▸ TEXTAUSZUG:
============================================================

Welcher anständige Student kennt nicht das grausamste aller Gefühle im September eines jeden Jahres? Die Uni füllt sich wieder, die Ruhe ist dahin, die frei verteilbare Zeit wird wieder durch Vorlesungen blockiert und das Schlimmste von allem, die Erstsemester zerstören die Ruhe und die natürliche Uniordnung. Besonders die Erstsemester sind dabei ein konstantes Thema unter den höheren Studenten. Von Jahr zu Jahr werden sie jünger und als notwendige Folge wird der Abstand zwischen einem selber und den Neulingen immer größer. Auf gut Deutsch, man fühlt sich alt. Stellt dieser Zustand in Europa kein größeres Problem dar, schließlich gibt es genug Studienwechsler, Spätstarter und andere Gründe, wodurch die Leute im höheren Alter an die Uni kommen. In Japan sieht das Ganze aber extremer aus. Japanische Studenten fangen auf jeden Fall mit 18 ihre Uni an und nach dem Bachelor ist meistens Schluss. Endergebnis ist dementsprechend ein noch viel extremerer Altersunterschied zwischen dem normalen Studenten und mir. Heute hatte ich die Gelegenheit, das Alter meiner Mitstudenten herauszubekommen und kaum einer ist älter als maximal zweiundzwanzig. Es ist schon ein wirklich komisches Gefühl festzustellen, dass selbst Studenten im gleichen Studienjahr wie ich einige Jahre jünger sind als ich. Wenigstens erklärt sich für mich dank des Alters ein Thema, dass mich schon seit einer Weile wurmte. Immer wenn ich mich mit Japanern unterhielt, kam die Frage nach meinem Alter. Stellte ich dann 24 fest, so kam sofort die Frage auf, wieso ich so langsam bin und ob ich etwas wiederholt hätte. Die einfache Feststellung, dass ich einfach in Deutschland nicht schneller fertig werden kann, gilt in den meisten Fällen bei den Japanern nicht.

============================================================

▸ AUSGEWÄHLTE EINTRÄGE:
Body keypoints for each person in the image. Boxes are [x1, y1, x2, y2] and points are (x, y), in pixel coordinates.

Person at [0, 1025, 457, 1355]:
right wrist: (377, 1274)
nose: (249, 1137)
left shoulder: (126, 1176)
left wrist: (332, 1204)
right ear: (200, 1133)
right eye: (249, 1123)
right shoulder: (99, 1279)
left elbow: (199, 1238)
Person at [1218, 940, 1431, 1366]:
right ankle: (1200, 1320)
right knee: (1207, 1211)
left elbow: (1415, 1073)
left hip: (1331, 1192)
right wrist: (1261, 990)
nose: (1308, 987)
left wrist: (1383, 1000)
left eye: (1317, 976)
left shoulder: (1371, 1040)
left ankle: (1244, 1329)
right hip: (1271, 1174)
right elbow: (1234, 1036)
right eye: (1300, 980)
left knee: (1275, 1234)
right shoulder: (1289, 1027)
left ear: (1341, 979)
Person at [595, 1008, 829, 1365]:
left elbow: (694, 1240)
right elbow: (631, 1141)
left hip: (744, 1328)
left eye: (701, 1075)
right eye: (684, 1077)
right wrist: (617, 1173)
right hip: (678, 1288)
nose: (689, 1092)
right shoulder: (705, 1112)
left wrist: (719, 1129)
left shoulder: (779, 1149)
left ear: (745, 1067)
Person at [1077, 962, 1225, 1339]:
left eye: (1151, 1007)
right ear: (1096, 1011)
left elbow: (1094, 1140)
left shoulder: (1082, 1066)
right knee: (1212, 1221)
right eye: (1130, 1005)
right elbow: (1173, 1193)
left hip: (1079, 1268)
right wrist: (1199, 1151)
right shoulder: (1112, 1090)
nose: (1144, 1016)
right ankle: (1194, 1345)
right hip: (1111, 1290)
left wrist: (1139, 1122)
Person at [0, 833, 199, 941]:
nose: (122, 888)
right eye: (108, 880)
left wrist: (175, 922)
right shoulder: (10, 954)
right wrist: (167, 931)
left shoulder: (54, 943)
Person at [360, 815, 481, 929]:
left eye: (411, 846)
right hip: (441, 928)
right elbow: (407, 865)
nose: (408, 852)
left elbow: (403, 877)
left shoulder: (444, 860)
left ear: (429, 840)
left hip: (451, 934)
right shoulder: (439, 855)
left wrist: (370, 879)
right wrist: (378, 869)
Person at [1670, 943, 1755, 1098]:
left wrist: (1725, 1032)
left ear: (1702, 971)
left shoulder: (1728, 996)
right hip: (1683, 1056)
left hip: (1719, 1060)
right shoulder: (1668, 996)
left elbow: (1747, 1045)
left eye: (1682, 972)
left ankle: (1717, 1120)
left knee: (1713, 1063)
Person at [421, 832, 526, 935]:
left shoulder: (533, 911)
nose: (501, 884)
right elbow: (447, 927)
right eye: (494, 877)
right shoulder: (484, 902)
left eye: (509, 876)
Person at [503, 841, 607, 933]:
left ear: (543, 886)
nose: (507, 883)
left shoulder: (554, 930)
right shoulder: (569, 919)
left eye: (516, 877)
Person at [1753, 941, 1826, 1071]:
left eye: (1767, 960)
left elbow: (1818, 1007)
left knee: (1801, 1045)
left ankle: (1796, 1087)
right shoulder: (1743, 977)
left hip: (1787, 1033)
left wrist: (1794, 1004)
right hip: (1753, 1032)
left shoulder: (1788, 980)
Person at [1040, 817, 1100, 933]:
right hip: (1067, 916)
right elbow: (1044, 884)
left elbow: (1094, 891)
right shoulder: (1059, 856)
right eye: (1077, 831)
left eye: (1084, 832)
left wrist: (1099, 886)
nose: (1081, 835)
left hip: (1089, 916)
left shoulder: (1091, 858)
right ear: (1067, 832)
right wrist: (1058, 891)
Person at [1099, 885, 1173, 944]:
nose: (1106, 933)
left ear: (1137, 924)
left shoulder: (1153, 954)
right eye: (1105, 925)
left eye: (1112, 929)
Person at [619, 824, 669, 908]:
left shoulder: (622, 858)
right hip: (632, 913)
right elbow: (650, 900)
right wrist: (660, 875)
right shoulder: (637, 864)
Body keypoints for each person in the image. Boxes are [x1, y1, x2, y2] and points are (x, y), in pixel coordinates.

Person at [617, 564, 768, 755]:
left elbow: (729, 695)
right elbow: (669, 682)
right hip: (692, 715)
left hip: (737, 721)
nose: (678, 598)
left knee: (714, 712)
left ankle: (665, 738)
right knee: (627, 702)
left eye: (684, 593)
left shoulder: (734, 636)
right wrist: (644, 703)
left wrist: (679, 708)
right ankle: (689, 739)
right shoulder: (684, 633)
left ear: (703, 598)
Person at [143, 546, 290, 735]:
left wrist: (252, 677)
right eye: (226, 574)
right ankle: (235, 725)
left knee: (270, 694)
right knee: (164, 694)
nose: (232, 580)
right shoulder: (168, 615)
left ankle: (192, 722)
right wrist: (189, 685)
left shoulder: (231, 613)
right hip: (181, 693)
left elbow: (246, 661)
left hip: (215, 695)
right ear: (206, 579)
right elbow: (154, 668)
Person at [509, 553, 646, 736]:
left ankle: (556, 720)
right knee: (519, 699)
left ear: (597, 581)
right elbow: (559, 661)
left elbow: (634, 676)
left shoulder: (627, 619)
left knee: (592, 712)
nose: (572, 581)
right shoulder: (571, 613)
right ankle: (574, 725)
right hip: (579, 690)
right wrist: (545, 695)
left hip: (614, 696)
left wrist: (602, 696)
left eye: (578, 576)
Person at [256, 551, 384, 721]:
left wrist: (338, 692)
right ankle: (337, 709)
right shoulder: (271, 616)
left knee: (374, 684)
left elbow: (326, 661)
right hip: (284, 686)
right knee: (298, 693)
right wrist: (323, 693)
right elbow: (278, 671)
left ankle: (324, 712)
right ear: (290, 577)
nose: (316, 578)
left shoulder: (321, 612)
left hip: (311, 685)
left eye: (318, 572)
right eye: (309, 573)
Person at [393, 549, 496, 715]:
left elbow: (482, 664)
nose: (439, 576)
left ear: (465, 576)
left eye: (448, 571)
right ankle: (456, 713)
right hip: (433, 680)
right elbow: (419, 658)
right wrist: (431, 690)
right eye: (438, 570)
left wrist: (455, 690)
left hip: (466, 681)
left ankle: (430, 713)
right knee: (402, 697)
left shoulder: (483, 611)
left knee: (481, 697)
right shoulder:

============================================================

▸ AUFGABEN:
[a] Stimmen die folgenden Aussagen mit dem Text über das Studium in Japan überein? Antworte jeweils mit Ja oder Nein und zitiere die entscheidenden Worte. (i) Japanische Studenten beginnen ihr Studium mit 18 Jahren. (ii) Die schreibende Person gibt ihr Alter mit 22 Jahren an. (iii) Laut dem Text gibt es an europäischen Universitäten keine Spätstarter.
[b] Welche Fragen stellten die Japaner laut dem Text über das Studium in Japan sofort, nachdem sie das Alter erfahren hatten?
[c] Schreib bitte den Text über das Studium in Japan nach seinem letzten Satz weiter.

▸ LÖSUNGEN:
[a]
(i) Ja: „Japanische Studenten fangen auf jeden Fall mit 18 ihre Uni an“
(ii) Nein: „Stellte ich dann 24 fest“
(iii) Nein: „schließlich gibt es genug Studienwechsler, Spätstarter und andere Gründe“

[b] Sie fragten, wieso die schreibende Person so langsam sei und ob sie etwas wiederholt habe.

[c]
Nachdem ich den Schock mit dem Alter endlich überwunden hatte galt es heute, Shimizu so langsam auf seinem Deutschlandaufenthalt vorzubereiten. Shimizu konnte sich bis heute nicht wirklich für eine Stadt entscheiden. Bisher hat er mit Göttingen und Berlin zwei Städte auf der Liste, die beide ihre Vor- und Nachteile haben. Nach meiner Vorbereitung für ihn liegt es jetzt an ihm, für welchen Ort er sich entscheidet. Um seine Entscheidung zu beschleunigen, entschieden wir uns für das MafuMafu und schleppten Shimizu gleich mit. Der Abend sollte ziemlich gut werden, wie eigentlich fast jeden Tag im Cafe. Die wichtigste Entwicklung betraf wohl Orsolya. Nachdem ich leider viel zu früh wieder nach Deutschland gehe, sucht das Cafe mittlerweile händeringend einen ?Kellner?. Da ich wegfalle, wurde nun kurzerhand Orsolya befragt und ich bin sehr gespannt, ob sie den Posten bekommt.
Für Shimizu war der Abend aber genau das Richtige. Ein Geschäftsmann betrat ohne Vorbereitung das Cafe und war von der großen Anzahl von Ausländern total überrumpelt. Einige Nachbartische wollten sich unbedingt mit uns unterhalten und uns mit Essen versorgen, so dass es sehr gesprächig wurde und Shimizu komplett auf seine Kosten gekommen ist. Deutsches Essen konnte er auch probieren und nach Leberkäse will er nun noch dringender nach Deutschland, als er es sowieso schon wollte. Das Cafe ist halt wirklich der perfekte Anlaufpunkt für gepflegte Gespräche. Erschreckend waren aber die weiblichen Gäste. O.k., ich verstehe Miniröcke im Sommer, kein Problem. Aber jetzt in Sendai, bei schmelzendem Schnee strumpfhosenfreie Röcke zu tragen, das widerspricht all meinen Temperaturvorstellungen. Das Schlimme war, dass dieser Fall nicht nur einmal auftrat, sondern gleich fünf Frauen so rumliefen, während Shimizu zum Beispiel mit der Zwiebelvariante versuchte, sich warmzuhalten. Japanische Frauen sind offensichtlich härter als ihre europäischen Gegenstücke. Besonders auffällig ist dies bei Gymnasiastinnen. Die Winterschuluniformen Japans sind nicht wirklich auf Schneefall eingestellt und zeichnen sich durch besonders kurze Röcke aus. In zehn Monaten in Japan habe ich heute wirklich das erste Mal eine Schülerin mit Hose gesehen. Normalerweise tragen alle die Röcke, selbst bei extremstem Schnee. Man stelle sich das Bild mal in Deutschland vor. Schon alleine die Tatsache, Schuluniformen tragen zu müssen, würde einen Aufschrei geben. Bei der freiwilligen Auswahl, ob man Rock oder Hose tragen möchte, würde sich fast jede Deutsche für die Hose entscheiden. Nicht so in Japan, einem der prüdesten Länder der Welt. Die Röcke müssen so kurz wie möglich sein, schließlich wollen die Herren ja ebenfalls etwas sehen.